# Forum Home Renovation Fences & Screens  Merbau Gate Frame - steel or timber

## oohsam

Hey guys, 
Im building some gates either side of my house. The hinge side will be bolted to a 100x100 cypress pine post that will be dynabolted into the brick work.  
I was going to make the frame of the gate from treated pine 90x45 and secure together with metal brackets.  
Will this frame for the gate be ok , or do I have to get a steel frame? 
Please advise.  
Regards

----------


## Vernonv

I like steel frames for gates (especially long/big/heavy gates) ... they will last forever and are less likely to drop over time.

----------


## oohsam

Headpin, 
What kind of timber r u speaking of. TP or hardwood?

----------


## oohsam

Problem is, I have no idea where to start working with steel. Unless I get someone to prefab the frame for me. That would be the only solution.

----------


## Bedford

I think Bunnings have 25mm RHS steel gate frames available, not sure how many sizes though. It would be worth a look as the steel one is the better way to go. :Smilie:

----------


## bpj1968

The Bunnings ones come in a range of sizes.  You buy the sides in the height you want and teh bottom/middle and top rails (These can be cut to fit the width needed.  Will cover most sizes you need, but they do work out a bit more expensive.  Have a look in your area for a steel fabricator.  It may not cost that much to have a simple frame welded up.

----------


## Bloss

A well made timber gate (with bracing going the correct way - from top corner to bottom hinge for timber!) will last a long time, but not always an easy job for DIY. Steel DIY kits as described (from Bunnies etc) work well and although higher cost to start with will give a more certain result. Putting on the boards is juts a matter of pre-drilling and using screws for fixing to metal.  :2thumbsup:

----------


## oohsam

Thanks guys, will go with the bunnies for the frame. 
I want the gate to be flush when it closes, which means the hinge will need to be mounted on the front side of the post instead of the inside of the post.
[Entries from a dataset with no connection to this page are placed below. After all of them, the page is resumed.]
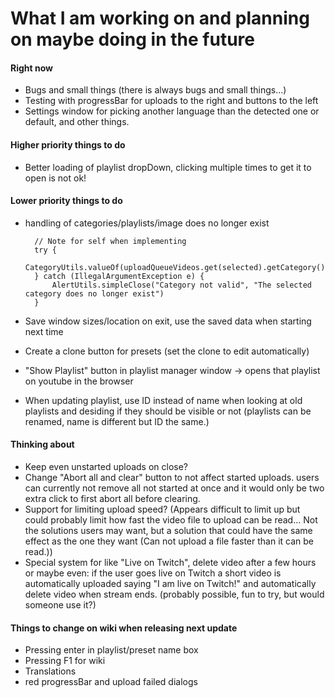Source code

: # What I am working on and planning on maybe doing in the future

#### Right now
- Bugs and small things (there is always bugs and small things...)
- Testing with progressBar for uploads to the right and buttons to the left
- Settings window for picking another language than the detected one or
default, and other things.

#### Higher priority things to do
- Better loading of playlist dropDown, clicking multiple times to get it
to open is not ok!

#### Lower priority things to do
- handling of categories/playlists/image does no longer exist

        // Note for self when implementing
        try {
            CategoryUtils.valueOf(uploadQueueVideos.get(selected).getCategory());
        } catch (IllegalArgumentException e) {
            AlertUtils.simpleClose("Category not valid", "The selected category does no longer exist")
        }

- Save window sizes/location on exit, use the saved data when starting next time
- Create a clone button for presets (set the clone to edit automatically)
- "Show Playlist" button in playlist manager window -> opens that playlist
on youtube in the browser
- When updating playlist, use ID instead of name when looking at old
playlists and desiding if they should be visible or not (playlists can
be renamed, name is different but ID the same.)

#### Thinking about
- Keep even unstarted uploads on close?
- Change "Abort all and clear" button to not affect started uploads.
users can currently not remove all not started at once and it would
only be two extra click to first abort all before clearing.
- Support for limiting upload speed? (Appears difficult to limit up but
could probably limit how fast the video file to upload can be read... Not
the solutions users may want, but a solution that could have the same effect
as the one they want (Can not upload a file faster than it can be read.))
- Special system for like "Live on Twitch", delete video after a few hours
or maybe even: if the user goes live on Twitch a short video is automatically
uploaded saying "I am live on Twitch!" and automatically delete video when stream ends.
(probably possible, fun to try, but would someone use it?)

#### Things to change on wiki when releasing next update
- Pressing enter in playlist/preset name box
- Pressing F1 for wiki
- Translations
- red progressBar and upload failed dialogs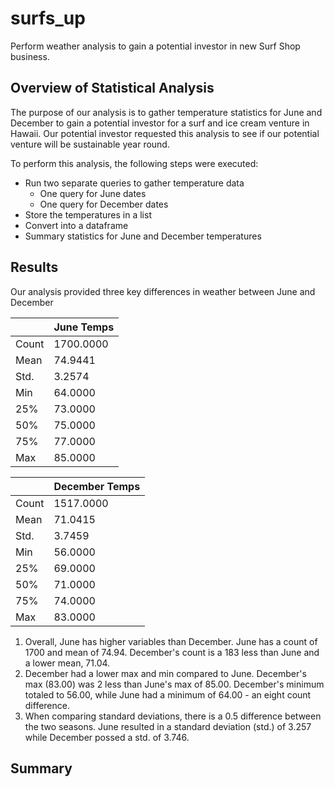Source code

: # surfs_up
Perform weather analysis to gain a potential investor in new Surf Shop business.

## Overview of Statistical Analysis
The purpose of our analysis is to gather temperature statistics for June and December to gain a potential investor for a surf and ice cream venture in Hawaii. Our potential investor requested this analysis to see if our potential venture will be sustainable year round. 

To perform this analysis, the following steps were executed:
- Run two separate queries to gather temperature data
  - One query for June dates
  - One query for December dates
- Store the temperatures in a list
- Convert into a dataframe
- Summary statistics for June and December temperatures

## Results
Our analysis provided three key differences in weather between June and December

| | June Temps |
| ---- | ---- |
| Count | 1700.0000 |
| Mean | 74.9441 |
| Std. | 3.2574 |
| Min | 64.0000 |
| 25% | 73.0000 |
| 50% | 75.0000 |
| 75% | 77.0000 |
| Max | 85.0000 |

| | December Temps |
| ---- | ---- |
| Count | 1517.0000 |
| Mean | 71.0415 |
| Std. | 3.7459 |
| Min | 56.0000 |
| 25% | 69.0000 |
| 50% | 71.0000 |
| 75% | 74.0000 |
| Max | 83.0000 |

1. Overall, June has higher variables than December. June has a count of 1700 and mean of 74.94. December's count is a 183 less than June and a lower mean, 71.04.
2. December had a lower max and min compared to June. December's max (83.00) was 2 less than June's max of 85.00. December's minimum totaled to 56.00, while June had a minimum of 64.00 - an eight count difference.
3. When comparing standard deviations, there is a 0.5 difference between the two seasons. June resulted in a standard deviation (std.) of 3.257 while December possed a std. of 3.746.

## Summary 

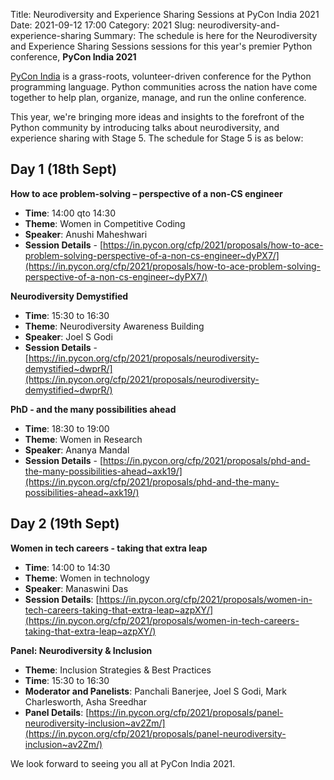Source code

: Title: Neurodiversity and Experience Sharing Sessions at PyCon India 2021
Date: 2021-09-12 17:00
Category: 2021
Slug: neurodiversity-and-experience-sharing
Summary: The schedule is here for the Neurodiversity and Experience Sharing Sessions sessions for this year's premier Python conference, **PyCon India 2021**

[PyCon India](https://in.pycon.org/2021/) is a grass-roots, volunteer-driven conference for the Python programming language. Python communities across the nation have come together to help plan, organize, manage, and run the online conference.

This year, we're bringing more ideas and insights to the forefront of the Python community by introducing talks about neurodiversity, and experience sharing with Stage 5. The schedule for Stage 5 is as below:

## Day 1 (18th Sept)

**How to ace problem-solving – perspective of a non-CS engineer**

- **Time**: 14:00 qto 14:30
- **Theme**: Women in Competitive Coding
- **Speaker**: Anushi Maheshwari
- **Session Details** - [https://in.pycon.org/cfp/2021/proposals/how-to-ace-problem-solving-perspective-of-a-non-cs-engineer~dyPX7/](https://in.pycon.org/cfp/2021/proposals/how-to-ace-problem-solving-perspective-of-a-non-cs-engineer~dyPX7/)


**Neurodiversity Demystified**

- **Time**: 15:30 to 16:30
- **Theme**: Neurodiversity Awareness Building
- **Speaker**: Joel S Godi
- **Session Details** - [https://in.pycon.org/cfp/2021/proposals/neurodiversity-demystified~dwprR/](https://in.pycon.org/cfp/2021/proposals/neurodiversity-demystified~dwprR/)


**PhD - and the many possibilities ahead**

- **Time**: 18:30 to 19:00
- **Theme**: Women in Research
- **Speaker**: Ananya Mandal
- **Session Details** - [https://in.pycon.org/cfp/2021/proposals/phd-and-the-many-possibilities-ahead~axk19/](https://in.pycon.org/cfp/2021/proposals/phd-and-the-many-possibilities-ahead~axk19/)


## Day 2 (19th Sept)

**Women in tech careers - taking that extra leap**

- **Time**: 14:00 to 14:30
- **Theme**: Women in technology
- **Speaker**: Manaswini Das
- **Session Details**: [https://in.pycon.org/cfp/2021/proposals/women-in-tech-careers-taking-that-extra-leap~azpXY/](https://in.pycon.org/cfp/2021/proposals/women-in-tech-careers-taking-that-extra-leap~azpXY/)


**Panel: Neurodiversity & Inclusion**

- **Theme**: Inclusion Strategies & Best Practices
- **Time**: 15:30 to 16:30
- **Moderator and Panelists**: Panchali Banerjee, Joel S Godi, Mark Charlesworth, Asha Sreedhar
- **Panel Details**: [https://in.pycon.org/cfp/2021/proposals/panel-neurodiversity-inclusion~av2Zm/](https://in.pycon.org/cfp/2021/proposals/panel-neurodiversity-inclusion~av2Zm/)


We look forward to seeing you all at PyCon India 2021.
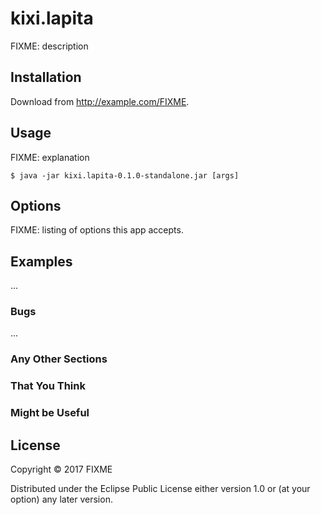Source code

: # kixi.lapita

FIXME: description

## Installation

Download from http://example.com/FIXME.

## Usage

FIXME: explanation

    $ java -jar kixi.lapita-0.1.0-standalone.jar [args]

## Options

FIXME: listing of options this app accepts.

## Examples

...

### Bugs

...

### Any Other Sections
### That You Think
### Might be Useful

## License

Copyright © 2017 FIXME

Distributed under the Eclipse Public License either version 1.0 or (at
your option) any later version.
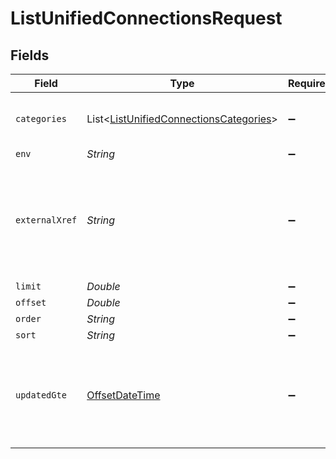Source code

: # ListUnifiedConnectionsRequest


## Fields

| Field                                                                                                 | Type                                                                                                  | Required                                                                                              | Description                                                                                           |
| ----------------------------------------------------------------------------------------------------- | ----------------------------------------------------------------------------------------------------- | ----------------------------------------------------------------------------------------------------- | ----------------------------------------------------------------------------------------------------- |
| `categories`                                                                                          | List<[ListUnifiedConnectionsCategories](../../models/operations/ListUnifiedConnectionsCategories.md)> | :heavy_minus_sign:                                                                                    | Filter the results on these categories                                                                |
| `env`                                                                                                 | *String*                                                                                              | :heavy_minus_sign:                                                                                    | N/A                                                                                                   |
| `externalXref`                                                                                        | *String*                                                                                              | :heavy_minus_sign:                                                                                    | Filter the results to only those integrations for your user referenced by this value                  |
| `limit`                                                                                               | *Double*                                                                                              | :heavy_minus_sign:                                                                                    | N/A                                                                                                   |
| `offset`                                                                                              | *Double*                                                                                              | :heavy_minus_sign:                                                                                    | N/A                                                                                                   |
| `order`                                                                                               | *String*                                                                                              | :heavy_minus_sign:                                                                                    | N/A                                                                                                   |
| `sort`                                                                                                | *String*                                                                                              | :heavy_minus_sign:                                                                                    | N/A                                                                                                   |
| `updatedGte`                                                                                          | [OffsetDateTime](https://docs.oracle.com/javase/8/docs/api/java/time/OffsetDateTime.html)             | :heavy_minus_sign:                                                                                    | Return only results whose updated date is equal or greater to this value                              |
Is this going to be ok? 
Also, will screws be ok to go into the metal gate frame? or will i need to weld?  
Cheers

----------


## oohsam

I went with steel from bunnies. They had the kit ones, but they only go to a max of 1 meter wide. I needed 1300 so I had to buy the pices indvidually. They are a massive pain in the a### to put together let me tell you..... 
The pices slot into each other, as they have pressed the joining ends. However, these presses are pretty dodgey, and once you put sleeve in its damn near imposible to get back out if you want to do a dry run. It almost killed me getting the pieces out. but I got it done eventually.  
When they are all together, its a top fit, but the process took me about 2 hours in total, from cuttign to fitting and mounting.

----------


## Terrian

> I went with steel from bunnies. They had the kit ones, but they only go to a max of 1 meter wide. I needed 1300 so I had to buy the pices indvidually. They are a massive pain in the a### to put together let me tell you..... 
> The pices slot into each other, as they have pressed the joining ends. However, these presses are pretty dodgey, and once you put sleeve in its damn near imposible to get back out if you want to do a dry run. It almost killed me getting the pieces out. but I got it done eventually.

  Yes, like most things mass produced to a (very low) price the bits & pieces can be slightly out of wack.   

> When they are all together, its a top fit, but the process took me about 2 hours in total, from cuttign to fitting and mounting.

  and now you rest in the knowledge that the you will never have to worry about the gate dropping, 2 hours well spent  :Smilie:

----------